__BRANO__.
———
Quasi un anno fa misi da
parte questo articolo del costituzionalista Villone originato da una
dichiarazione del capo del governo, che negava di voler essere l'uomo
solo al comando. Riletto, mi sembra tuttora attuale. (S.L.L.)
Eva e Juan Peron con i loro cagnolini |
Alla fine, chi comanda in
Italia? Uno, tutti, o nessuno?
La domanda ci tormenta da
quando Renzi ha con veemenza negato che ci sia un uomo solo al
comando. Ma può accadere che l'uomo solo al comando ci sia, e
tuttavia non comandi alcunché.
Il capitolo Ue si è
chiuso senza grandi risultati per l'Italia, e le schermaglie verbali
che continuano - l'ultima con Juncker - sono puro teatro. I
trionfalismi governativi sono stati rapidamente spenti non da gufi e
parrucconi, ma dalle valutazioni Istat e Bankitalia. Le misure messe
in campo non daranno risultati importanti per la crescita, e
soprattutto non ci saranno miglioramenti in tempi brevi. Chi tiene la
barra vuole cambiare rotta, ma il timone non risponde.
E allora chi comanda, a
chi? A nulla servono gli interventi volti a concentrare sulle stanze
di Palazzo Chigi strumenti di controllo apparente, come si fa quando
si vuole riportare la dirigenza pubblica — con la riforma della
Pubblica amministrazione — sotto l'ombrello della presidenza del
consiglio.
———
__COSA FARE__. Prosegui il brano su chi comanda davvero in Italia a partire dall'ultima frase riportata.
———
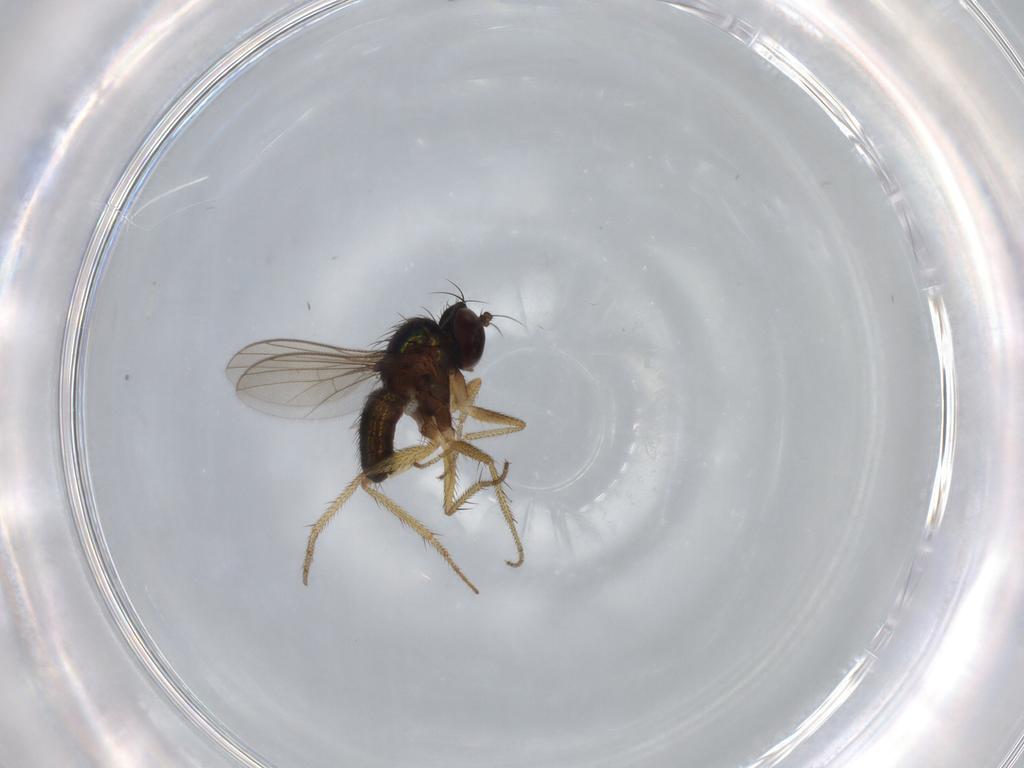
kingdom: Animalia
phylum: Arthropoda
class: Insecta
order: Diptera
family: Dolichopodidae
———
__RISPOSTA__.
Certo può servire a
rafforzare il premier e la cerchia a lui più vicina, indebolendo
ancora un consiglio dei ministri popolato di esangui coristi. Ma è
un potere spicciolo per l'uomo al comando che non comanda.
Inoltre, Renzi non sembra
considerare che non basta il mero diniego, per quanto forti siano gli
accenti, a rigettare l'accusa di eccessiva personalizzazione. Né
basta il consenso di sedi di partito che non hanno più alle spalle
un'organizzazione radicata negli iscritti e nel territorio, sono
drogate da selezioni populistiche del ceto politico come le primarie
aperte, vedono la minoranza interna ridursi alla passiva accettazione
della lealtà alla ditta. Né basta il plauso di platee di
imprenditori attenti solo - come è persino giusto che sia - al
profitto delle proprie aziende e ai vantaggi che possono trarre dalla
benevolenza governativa. Né ancora basta richiamare un partito della
nazione, con ciò implicitamente spingendo il dissenso nella
categoria del tradimento piuttosto che del confronto necessario con
opinioni, idee, progetti di cui bisogna tener conto. Né infine basta
l'accusa che altri lavorino per spaccare il mondo del lavoro, e
magari il paese, e rifiutare, con questa e altre fantasiose
motivazioni, di sedersi a un tavolo in vista per la ricerca delle
mediazioni possibili.
Come si può affermare
che miri alla rottura chi vuole uguali - e maggiori - diritti per
tutti? O ritenere che lavori invece per l'unità chi legge
l'eguaglianza - pilastro della Costituzione — come livellamento
verso il basso, minore dignità e qualità di vita, più debole
difesa dei propri diritti? È questo lo scenario verso il quale le
scelte di governo ci stanno portando.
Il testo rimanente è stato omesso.